How to Cook Well: Lessons in food from an ‘appetisingly posh’ Ballymaloe chef

The ever-polite Rory O’Connell presents honest recipes with donnish enthusiasm

Rory O’Connell: No showmanship, product-placement or experimental genre-hopping formats here

Rory O’Connell: No showmanship, product-placement or experimental genre-hopping formats here

 

His eyebrows rising gently over the top of his horn-rimmed glasses, Rory O’Connell addresses the viewer across his kitchen table with a soft apology. “These graters have gone slightly out of fashion,” he says in his appetisingly posh voice, “but they really have an important place in the kitchen.”

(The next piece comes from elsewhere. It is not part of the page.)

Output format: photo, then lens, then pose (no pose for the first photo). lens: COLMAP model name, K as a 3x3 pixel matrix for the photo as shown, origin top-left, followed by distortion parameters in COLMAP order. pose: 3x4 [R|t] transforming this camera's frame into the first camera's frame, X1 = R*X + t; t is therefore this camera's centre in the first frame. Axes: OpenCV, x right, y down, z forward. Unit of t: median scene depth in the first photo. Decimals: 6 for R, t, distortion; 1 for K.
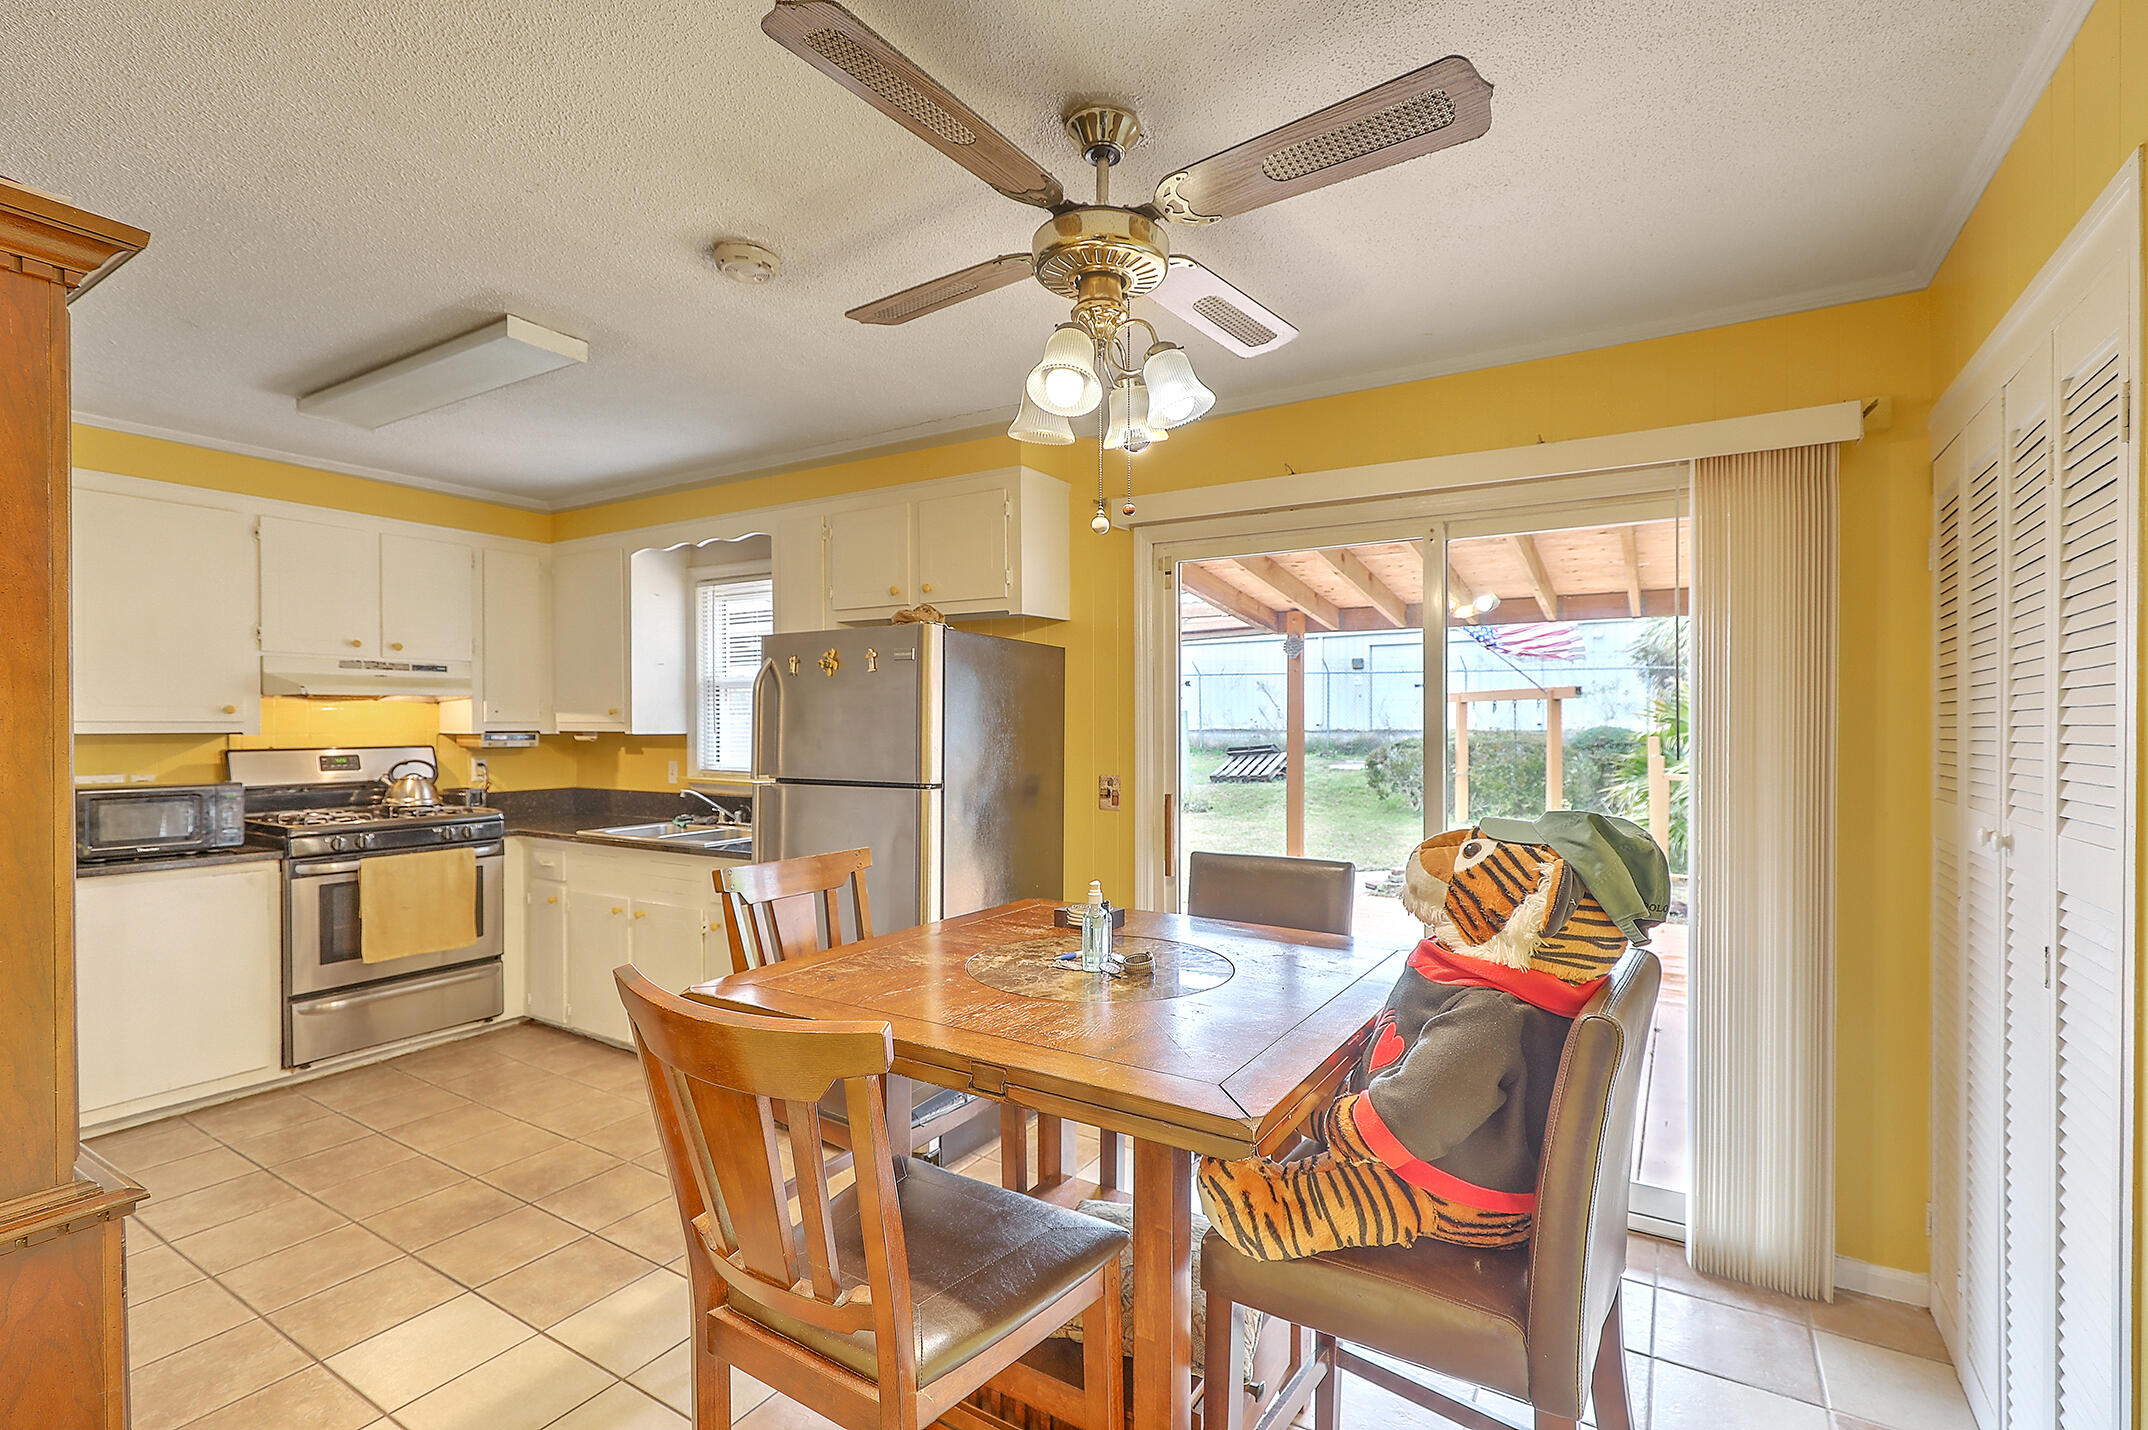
lens RADIAL K [[965.1, 0, 1114.9], [0, 965.1, 722.1], [0, 0, 1]] dist [-0.000372, 0.000077]
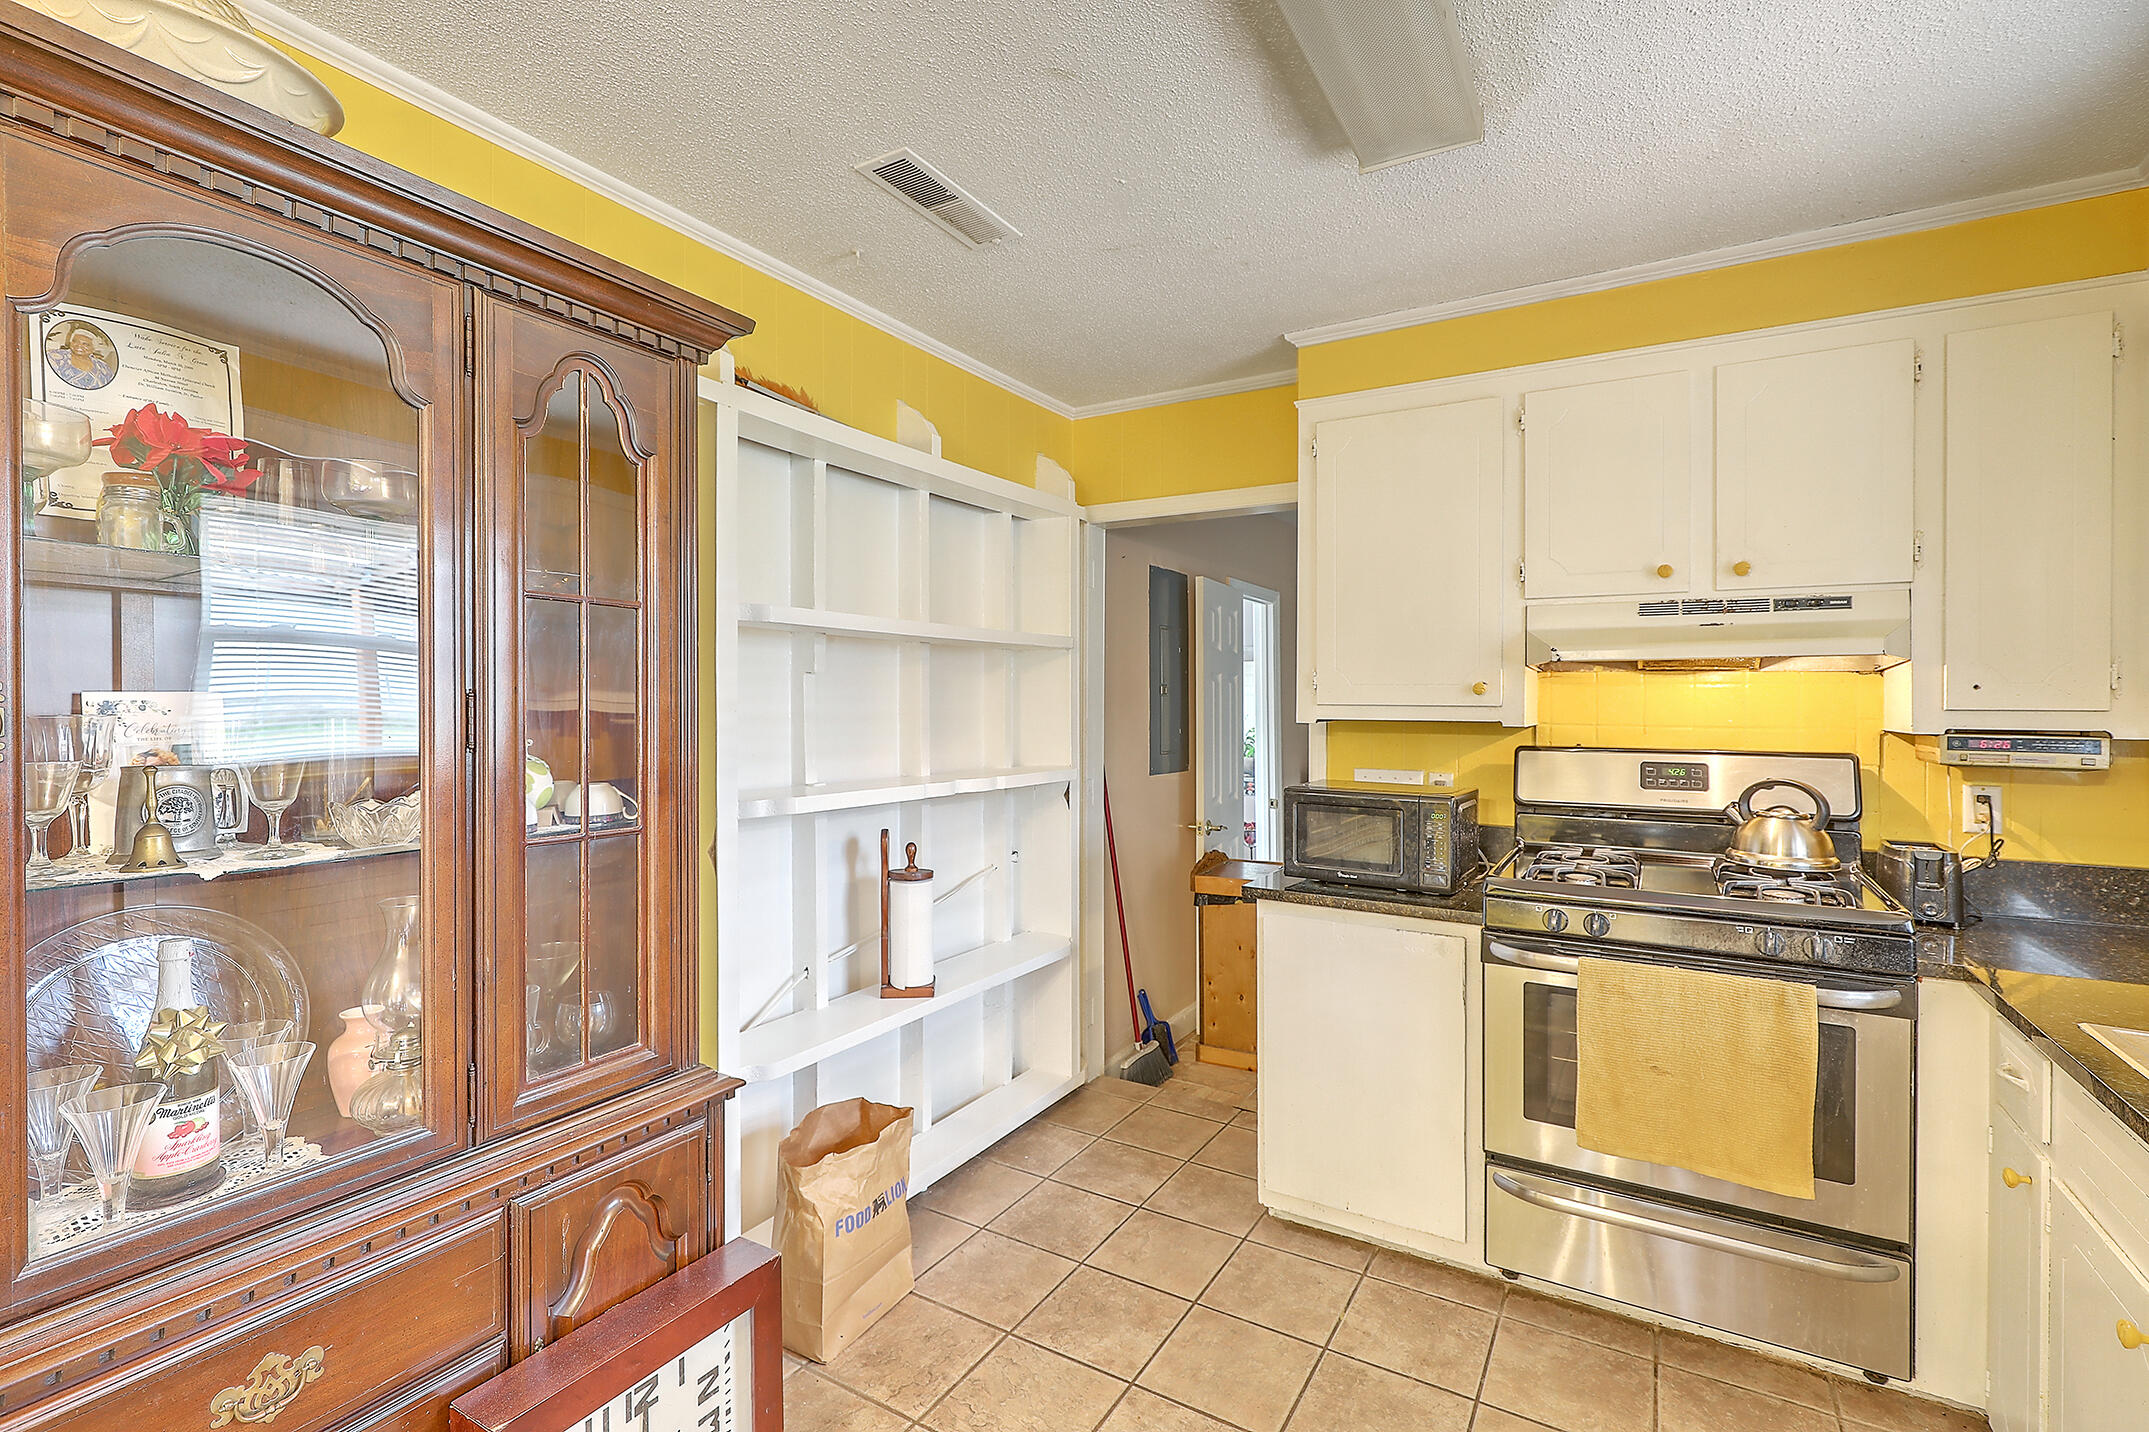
lens RADIAL K [[967.7, 0, 1074.4], [0, 967.7, 707.2], [0, 0, 1]] dist [-0.003753, 0.000018]
pose [[-0.003111, 0.003880, -0.999988, -0.204437], [-0.006253, 0.999973, 0.003900, -0.000557], [0.999976, 0.006265, -0.003087, 0.633505]]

In truth, he could be talking about himself: a polite, well-seasoned male chef in an age of cooking shows that favour the brash and boyish.

O’Connell – co-founder of the Ballymaloe Cookery School, with his sister Darina Allen – does not go in for showmanship, product-placement or experimental genre-hopping formats on How to Cook Well (RTÉ One, Tuesday, 7pm), now in its fourth series.

Instead, he walks you through honest recipes with a sincere, donnish enthusiasm that makes you believe, against all evidence to the contrary, you could actually cook as well as he does.

Compared with last week, which rustled up a mussel and wild garlic omelette, chermoula meatballs and a gooseberry meringue (looking, respectively, time consuming, fussy and a little bit sinister) this episode is a vision of simple pleasures. Hell, two of the dishes don’t even require cooking. You got this.

The first is a chilled cucumber and grape soup, whose pale green concoction is enlivened with elderflower cordial and bursts of colour: the red pop of sliced radish and pomegranate seeds, the rich amber of marigold blossoms and the delicate green of broccoli flowers.

On the one hand, the show’s sweet nostalgia couldn’t be more Chekhovian

If the anticipatory pleasure of flavour and texture is not enough, here’s a tip: try watching the show on headphones. People with ASMR – an acute sensitivity to sounds that triggers tingly sensations – will know what I’m talking about, and nobody can judge them.

Director David Hare lets the camera glide serenely around the table corner, but he’s acutely attentive to the sounds of cooking – the harsh brush of the old-fashioned grater, the sharp sizzle of the oil later used to fry spiced chicken, or the vigorous corporeal punishment of a wooden spoon on the backside of a pomegranate – all worthy of the appreciation of an online sub culture.

On the other hand, the show’s sweet nostalgia couldn’t be more Chekhovian. In a Big House with a sprawling garden, always bathed in dreamy natural light, O’Connell will wistfully refer to the elderflower orchards or pleasantly admonish modern fripperies.

“Few things seem as frivolous as popsicles,” he smiles. Popsicles! “You might prefer to use their old-fashioned name: ice lolly.” Honestly, he’s so charmingly quaint that when he announced he was going to slice the radish with a mandoline, I half expected him to reappear with a lute.

O’Connell is actually fixed to the future, though, if only as far ahead as what you will eat for dinner this evening. Everything he offers is reassuring achievable and gloriously summery, from the flavoursome fried chicken and salsa to his strawberry frivolities – even if he does say so himself.

“It’s another of what I like to call my ‘good things’,” he says, as a tray of curled almond tuilles emerges from the oven. He adds a sprinkling of diffidence. “It’s an expression I know I use too often, but it’s a good thing.”

Fine by me. Go on, Rory, you good thing.